Weinblatt relishes the diversity of his multi-faceted position. He enjoys working within the congregation — teaching, preaching sermons, counseling and being there for others when they need him.
He is also involved in leadership roles within the community and the world. He is the president of the Rabbinic Cabinet of the Jewish Federations of North America. From 2009-2014 he served as director of Israel Policy and Advocacy for the Rabbinical Assembly. He has served as president of the Washington Board of Rabbis, twice chaired the National Convention of the Rabbinical Assembly and chaired the Annual Israel Bonds’ Ambassador’s Ball in Washington, D.C.
He has also held a number of leadership positions in local and national Jewish organizations. Weinblatt has been an adjunct professor at Wesley Theological Seminary in Washington, D.C. where he has taught Jewish history and theology.
But to put all these honors in perspective, he is also known for his sense of humor (voted wittiest in his class at high school), his books — “God, Prayer and Spirituality,” a compilation of his sermons and articles, and “Living in the Shadow of Death: A Rabbi Copes with Cancer,” and for his innovative leadership at the Congregation B’nai Tzedek.
“I chose to become a rabbi because the survival of Judaism and the Jewish people is the most important thing in the world to me,” said Weinblatt. “It means so much to me to be able to change and improve on the ways we deliver the message. In the summer, we hold services outdoors on Friday nights wherever people will come. We had 75 and 100 people came out and meet at the Avenel Swim Club this summer — and soon we will be meeting with young people on a rooftop downtown. We go to where the people are. Women meeting at a local deli over lunch, business professionals discussing Jewish ethics at a breakfast meeting, family retreats – we try to encourage relationships with the study of Judaism.”

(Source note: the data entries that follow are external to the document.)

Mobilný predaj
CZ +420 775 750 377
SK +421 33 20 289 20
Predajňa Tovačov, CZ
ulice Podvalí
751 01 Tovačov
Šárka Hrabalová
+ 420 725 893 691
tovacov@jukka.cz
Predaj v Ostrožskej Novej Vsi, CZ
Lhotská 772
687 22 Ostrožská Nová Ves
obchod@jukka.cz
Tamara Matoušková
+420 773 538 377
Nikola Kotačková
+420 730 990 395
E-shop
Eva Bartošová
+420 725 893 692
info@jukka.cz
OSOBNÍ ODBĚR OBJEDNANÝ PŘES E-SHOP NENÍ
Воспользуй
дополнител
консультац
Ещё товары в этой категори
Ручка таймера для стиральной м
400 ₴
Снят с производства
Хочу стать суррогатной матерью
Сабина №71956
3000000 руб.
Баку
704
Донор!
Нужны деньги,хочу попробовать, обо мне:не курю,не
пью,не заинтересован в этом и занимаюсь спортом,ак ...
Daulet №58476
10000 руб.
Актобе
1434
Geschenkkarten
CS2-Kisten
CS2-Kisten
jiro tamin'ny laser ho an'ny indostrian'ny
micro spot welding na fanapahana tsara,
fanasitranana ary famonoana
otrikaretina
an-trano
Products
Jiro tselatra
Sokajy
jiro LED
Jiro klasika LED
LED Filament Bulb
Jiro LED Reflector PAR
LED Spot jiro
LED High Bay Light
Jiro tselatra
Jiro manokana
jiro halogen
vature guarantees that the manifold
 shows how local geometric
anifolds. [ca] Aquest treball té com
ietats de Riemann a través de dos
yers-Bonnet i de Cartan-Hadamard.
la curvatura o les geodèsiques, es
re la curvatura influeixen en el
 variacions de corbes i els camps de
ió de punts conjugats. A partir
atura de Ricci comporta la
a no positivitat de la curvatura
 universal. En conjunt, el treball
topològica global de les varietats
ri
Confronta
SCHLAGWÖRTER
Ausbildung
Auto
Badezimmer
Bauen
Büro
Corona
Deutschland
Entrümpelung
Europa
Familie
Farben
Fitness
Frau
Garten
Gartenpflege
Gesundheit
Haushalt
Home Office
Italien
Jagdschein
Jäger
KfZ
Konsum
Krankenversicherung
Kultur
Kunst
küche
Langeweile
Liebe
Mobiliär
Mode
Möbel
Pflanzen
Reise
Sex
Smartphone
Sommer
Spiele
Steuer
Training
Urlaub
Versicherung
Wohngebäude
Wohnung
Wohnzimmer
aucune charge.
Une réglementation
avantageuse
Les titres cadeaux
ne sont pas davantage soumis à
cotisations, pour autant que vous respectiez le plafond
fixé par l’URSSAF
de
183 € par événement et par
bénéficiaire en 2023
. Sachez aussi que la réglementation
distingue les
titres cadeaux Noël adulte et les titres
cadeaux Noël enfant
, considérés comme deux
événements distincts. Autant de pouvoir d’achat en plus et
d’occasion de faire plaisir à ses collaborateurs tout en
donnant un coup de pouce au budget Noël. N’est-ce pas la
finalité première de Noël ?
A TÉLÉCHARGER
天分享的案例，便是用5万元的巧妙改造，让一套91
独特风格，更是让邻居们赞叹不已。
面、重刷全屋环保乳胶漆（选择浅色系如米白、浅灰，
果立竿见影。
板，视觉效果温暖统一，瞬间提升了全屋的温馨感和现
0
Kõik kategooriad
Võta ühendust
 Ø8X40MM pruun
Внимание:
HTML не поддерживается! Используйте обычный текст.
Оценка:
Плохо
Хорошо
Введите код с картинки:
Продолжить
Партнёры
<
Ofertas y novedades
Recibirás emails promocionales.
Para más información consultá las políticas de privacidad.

After his diagnosis of non-Hodgkin’s lymphoma, Weinblatt chose to deliver a sermon on Rosh Hashanah, 2010 on “What Cancer Has Taught Me.” In his sermon, he thanked his congregants for their loving support – and delved into a number of inspirational thoughts. Several of these are: “Remember to be good to your loved ones and to take care of each other. Be in the moment — but not to live just for the moment. (These two contrasting and conflicting notions, about living in the moment, but not just living for the moment are crucial. If you do one without the other, your life is unbalanced and incomplete. Combining the two elements is what puts life into the proper perspective and makes it worth living.) Since we never know what fate awaits us around the corner, and which doors are about to open, and which will close, maximize and enjoy life and every moment as much as possible. He also advises us to spend times with loved ones, live with purpose and connect with someone or something bigger than yourself. Never underestimate the love and support of one’s community, one’s family, friends, and loved ones.”
Bruce Genderson, former president of CBT, said, “Rabbi Weinblatt is inspirational for many reasons. He is dedicated to the Congregation and is directly involved in every aspect of congregational life. He is also dedicated to Israel and the greater Jewish Community, and not only inspires us through his sermons, but he lives what he preaches and is active and takes important leadership roles in a host of organizations that promote inclusiveness and greater understanding among all people. I was president of the Congregation when Rabbi Weinblatt was diagnosed with cancer, and I read many of the emails the Rabbi received from individuals of all faiths who were fighting cancer and read his sermon, and who thanked him for restoring their faith and giving them the courage to deal with their disease. He is also an incredibly hard worker, who has a schedule that leaves him very little personal time, and yet he is always there for congregants who need him. I am lucky to have Stuart as both my Rabbi and friend.”